ABOUT THIS TASK :: Transcribe the data underneath exactly. No images belong in your version.

╭─ AVAILABLE DATA

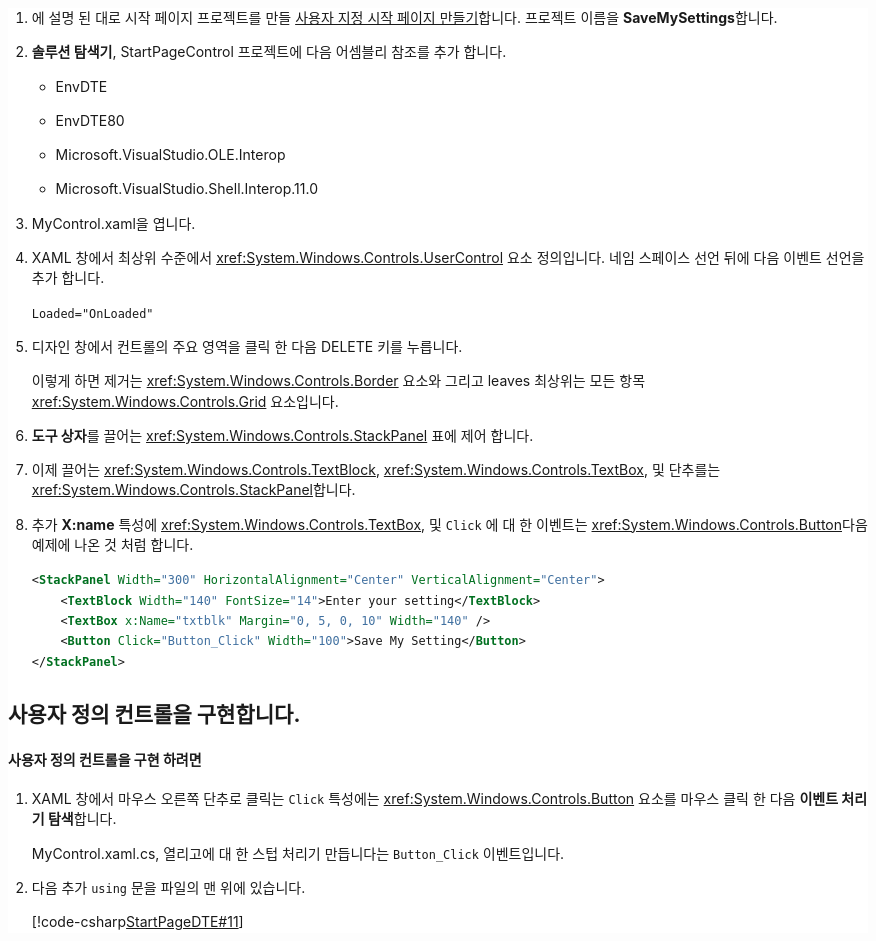 1.  에 설명 된 대로 시작 페이지 프로젝트를 만들 [사용자 지정 시작 페이지 만들기](creating-a-custom-start-page.md)합니다. 프로젝트 이름을 **SaveMySettings**합니다.  
  
2.  **솔루션 탐색기**, StartPageControl 프로젝트에 다음 어셈블리 참조를 추가 합니다.  
  
    -   EnvDTE  
  
    -   EnvDTE80  
  
    -   Microsoft.VisualStudio.OLE.Interop  
  
    -   Microsoft.VisualStudio.Shell.Interop.11.0  
  
3.  MyControl.xaml을 엽니다.  
  
4.  XAML 창에서 최상위 수준에서 <xref:System.Windows.Controls.UserControl> 요소 정의입니다. 네임 스페이스 선언 뒤에 다음 이벤트 선언을 추가 합니다.  
  
    ```  
    Loaded="OnLoaded"  
    ```  
  
5.  디자인 창에서 컨트롤의 주요 영역을 클릭 한 다음 DELETE 키를 누릅니다.  
  
     이렇게 하면 제거는 <xref:System.Windows.Controls.Border> 요소와 그리고 leaves 최상위는 모든 항목 <xref:System.Windows.Controls.Grid> 요소입니다.  
  
6.  **도구 상자**를 끌어는 <xref:System.Windows.Controls.StackPanel> 표에 제어 합니다.  
  
7.  이제 끌어는 <xref:System.Windows.Controls.TextBlock>, <xref:System.Windows.Controls.TextBox>, 및 단추를는 <xref:System.Windows.Controls.StackPanel>합니다.  
  
8.  추가 **X:name** 특성에 <xref:System.Windows.Controls.TextBox>, 및 `Click` 에 대 한 이벤트는 <xref:System.Windows.Controls.Button>다음 예제에 나온 것 처럼 합니다.  
  
    ```xml  
    <StackPanel Width="300" HorizontalAlignment="Center" VerticalAlignment="Center">  
        <TextBlock Width="140" FontSize="14">Enter your setting</TextBlock>  
        <TextBox x:Name="txtblk" Margin="0, 5, 0, 10" Width="140" />  
        <Button Click="Button_Click" Width="100">Save My Setting</Button>  
    </StackPanel>  
    ```  
  
## <a name="implementing-the-user-control"></a>사용자 정의 컨트롤을 구현합니다.  
  
#### <a name="to-implement-the-user-control"></a>사용자 정의 컨트롤을 구현 하려면  
  
1.  XAML 창에서 마우스 오른쪽 단추로 클릭는 `Click` 특성에는 <xref:System.Windows.Controls.Button> 요소를 마우스 클릭 한 다음 **이벤트 처리기 탐색**합니다.  
  
     MyControl.xaml.cs, 열리고에 대 한 스텁 처리기 만듭니다는 `Button_Click` 이벤트입니다.  
  
2.  다음 추가 `using` 문을 파일의 맨 위에 있습니다.  
  
     [!code-csharp[StartPageDTE#11](../extensibility/codesnippet/CSharp/walkthrough-saving-user-settings-on-a-start-page_1.cs)]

╰─

TASK RESPONSE ::
 1.  에 설명 된 대로 시작 페이지 프로젝트를 만들 [사용자 지정 시작 페이지 만들기](creating-a-custom-start-page.md)합니다. 프로젝트 이름을 **SaveMySettings**합니다.  
  
2.  **솔루션 탐색기**, StartPageControl 프로젝트에 다음 어셈블리 참조를 추가 합니다.  
  
    -   EnvDTE  
  
    -   EnvDTE80  
  
    -   Microsoft.VisualStudio.OLE.Interop  
  
    -   Microsoft.VisualStudio.Shell.Interop.11.0  
  
3.  MyControl.xaml을 엽니다.  
  
4.  XAML 창에서 최상위 수준에서 <xref:System.Windows.Controls.UserControl> 요소 정의입니다. 네임 스페이스 선언 뒤에 다음 이벤트 선언을 추가 합니다.  
  
    ```  
    Loaded="OnLoaded"  
    ```  
  
5.  디자인 창에서 컨트롤의 주요 영역을 클릭 한 다음 DELETE 키를 누릅니다.  
  
     이렇게 하면 제거는 <xref:System.Windows.Controls.Border> 요소와 그리고 leaves 최상위는 모든 항목 <xref:System.Windows.Controls.Grid> 요소입니다.  
  
6.  **도구 상자**를 끌어는 <xref:System.Windows.Controls.StackPanel> 표에 제어 합니다.  
  
7.  이제 끌어는 <xref:System.Windows.Controls.TextBlock>, <xref:System.Windows.Controls.TextBox>, 및 단추를는 <xref:System.Windows.Controls.StackPanel>합니다.  
  
8.  추가 **X:name** 특성에 <xref:System.Windows.Controls.TextBox>, 및 `Click` 에 대 한 이벤트는 <xref:System.Windows.Controls.Button>다음 예제에 나온 것 처럼 합니다.  
  
    ```xml  
    <StackPanel Width="300" HorizontalAlignment="Center" VerticalAlignment="Center">  
        <TextBlock Width="140" FontSize="14">Enter your setting</TextBlock>  
        <TextBox x:Name="txtblk" Margin="0, 5, 0, 10" Width="140" />  
        <Button Click="Button_Click" Width="100">Save My Setting</Button>  
    </StackPanel>  
    ```  
  
## <a name="implementing-the-user-control"></a>사용자 정의 컨트롤을 구현합니다.  
  
#### <a name="to-implement-the-user-control"></a>사용자 정의 컨트롤을 구현 하려면  
  
1.  XAML 창에서 마우스 오른쪽 단추로 클릭는 `Click` 특성에는 <xref:System.Windows.Controls.Button> 요소를 마우스 클릭 한 다음 **이벤트 처리기 탐색**합니다.  
  
     MyControl.xaml.cs, 열리고에 대 한 스텁 처리기 만듭니다는 `Button_Click` 이벤트입니다.  
  
2.  다음 추가 `using` 문을 파일의 맨 위에 있습니다.  
  
     [!code-csharp[StartPageDTE#11](../extensibility/codesnippet/CSharp/walkthrough-saving-user-settings-on-a-start-page_1.cs)]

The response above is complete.